所示文本 -

═══

本申请涉及金融科技技术领域,公开了一种作业执行方法、装置、系统及计算机可读存储介质。该作业执行方法包括:在接收到Spark作业的执行请求时,根据执行请求获取目标Spark引擎的版本号、动态配置参数和Spark作业代码;根据版本号确定目标Spark引擎的部署目录信息和版本加载规则;根据部署目录信息获取静态配置参数,根据版本加载规则使用动态配置参数和静态配置参数对目标Spark引擎进行初始化,以启动目标Spark引擎;将Spark作业代码提交至目标Spark引擎,以执行作业。

Description

作业执行方法、装置、系统及计算机可读存储介质
本申请要求于2020年6月30日申请的、申请号为202010624055.5的中国专利申请的优先权,其全部内容通过引用结合在本申请中。
技术领域
本申请涉及金融科技(Fintech)技术领域,尤其涉及一种作业执行方法、装置、系统及计算机可读存储介质。
背景技术
随着计算机技术的发展,越来越多的技术应用在金融领域,传统金融业正在逐步向金融科技(Fintech)转变,Spark技术也不例外,但由于金融行业的安全性、实时性要求,也对Spark技术提出了更高的要求。
现有的大数据集群应用中,金融机构(如银行)内的大数据处理环境都比较集中,数据也非常集中,数据量也非常大。由于数据的集中处理,很多大数据应用组件也是集中部署,而这些组件的版本更新也比较频繁,每年都会好几个版本的更新,比如正在使用Apache Spark(为大规模数据处理而设计的快速通用的计算引擎)。
Spark每次的版本更新都会带来很多的新特性,但有时并不能很好的兼容旧版本的作业,而一个环境内往往存在着大量的用户,有的用户需要使用新版本的Spark,而有的用户需要旧版本的Spark,现在的Linkis(一种打通了多个计算存储引擎的数据中间件)服务集群下却只能支持一种版本的Spark作业运行,无法融合多版本的Spark同时运行。因此,为了满足这些用户多版本的需求,通常需要部署多套Linkis集群,从而需要大量的机器来部署不同版本的Spark Driver,同时,用户的作业也需要在不同的环境之间切换部署,每增加一套Linkis,就增加了运维成本和难度,用户要维护每套环境的使用也比较困难。

═══

任务要求 - 请从Spark作业执行方法的文本中原样摘录一段,从“本申请涉及金融科技技术领域,公开了一种作”开始,到“其涉及一种作业执行方法、装置、系统及计算机可读存储介质。”结束。 完成任务无需用到这些条目。

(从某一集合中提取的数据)

═══

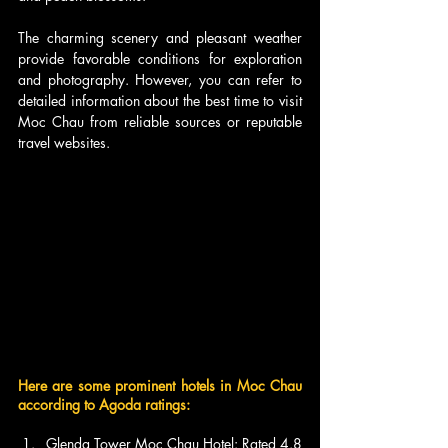
The charming scenery and pleasant weather 
provide favorable conditions for exploration 
and photography. However, you can refer to 
detailed information about the best time to visit 
Moc Chau from reliable sources or reputable 
travel websites.
Here are some prominent hotels in Moc Chau 
according to Agoda ratings:
Glenda Tower Moc Chau Hotel: Rated 4.8 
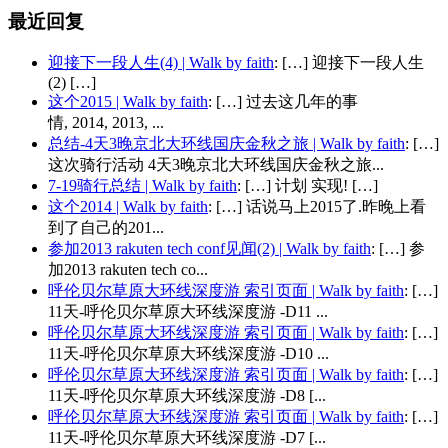
最近回复
迎接下一段人生(4) | Walk by faith
: […] 迎接下一段人生
(2) […]
这个2015 | Walk by faith
: […] 过去这几年的事
情, 2014, 2013, ...
总结-4天3晚京北大环线国庆金秋之旅 | Walk by faith
: […]
这次骑行活动 4天3晚京北大环线国庆金秋之旅...
7-19骑行总结 | Walk by faith
: […] 计划 实现! […]
这个2014 | Walk by faith
: […] 话说马上2015了.昨晚上看
到了自己的201...
参加2013 rakuten tech conf见闻(2) | Walk by faith
: […] 参
加2013 rakuten tech co...
呼伦贝尔草原大环线深度游 索引页面 | Walk by faith
: […]
11天-呼伦贝尔草原大环线深度游 -D11 ...
呼伦贝尔草原大环线深度游 索引页面 | Walk by faith
: […]
11天-呼伦贝尔草原大环线深度游 -D10 ...
呼伦贝尔草原大环线深度游 索引页面 | Walk by faith
: […]
11天-呼伦贝尔草原大环线深度游 -D8 [...
呼伦贝尔草原大环线深度游 索引页面 | Walk by faith
: […]
11天-呼伦贝尔草原大环线深度游 -D7 [...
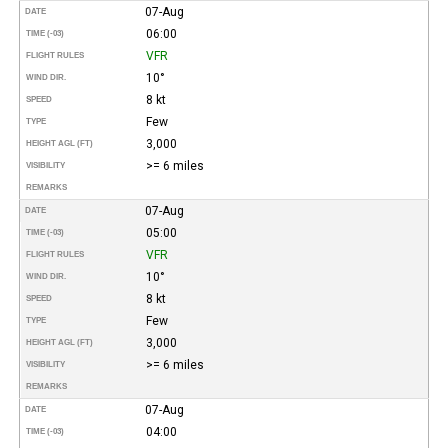
07-Aug
DATE
06:00
TIME (-03)
VFR
FLIGHT RULES
10°
WIND DIR.
8 kt
SPEED
Few
TYPE
3,000
HEIGHT AGL (FT)
>= 6 miles
VISIBILITY
REMARKS
07-Aug
DATE
05:00
TIME (-03)
VFR
FLIGHT RULES
10°
WIND DIR.
8 kt
SPEED
Few
TYPE
3,000
HEIGHT AGL (FT)
>= 6 miles
VISIBILITY
REMARKS
07-Aug
DATE
04:00
TIME (-03)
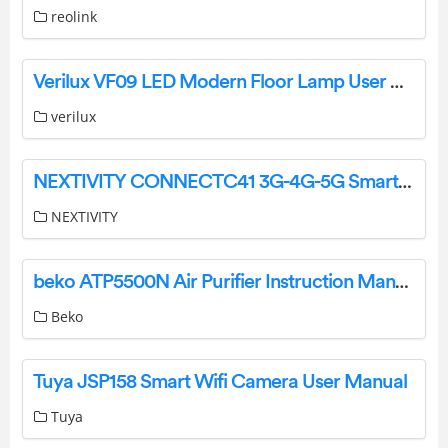
reolink
Verilux ‎VF09 LED Modern Floor Lamp User Manual
verilux
NEXTIVITY CONNECTC41 3G-4G-5G Smart Signal Repeater User Guide
NEXTIVITY
beko ATP5500N Air Purifier Instruction Manual
Beko
Tuya JSP158 Smart Wifi Camera User Manual
Tuya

═══

任务结果 -
本申请涉及金融科技技术领域,公开了一种作业执行方法、装置、系统及计算机可读存储介质。该作业执行方法包括:在接收到Spark作业的执行请求时,根据执行请求获取目标Spark引擎的版本号、动态配置参数和Spark作业代码;根据版本号确定目标Spark引擎的部署目录信息和版本加载规则;根据部署目录信息获取静态配置参数,根据版本加载规则使用动态配置参数和静态配置参数对目标Spark引擎进行初始化,以启动目标Spark引擎;将Spark作业代码提交至目标Spark引擎,以执行作业。

Description

作业执行方法、装置、系统及计算机可读存储介质
本申请要求于2020年6月30日申请的、申请号为202010624055.5的中国专利申请的优先权,其全部内容通过引用结合在本申请中。
技术领域
本申请涉及金融科技(Fintech)技术领域,尤其涉及一种作业执行方法、装置、系统及计算机可读存储介质。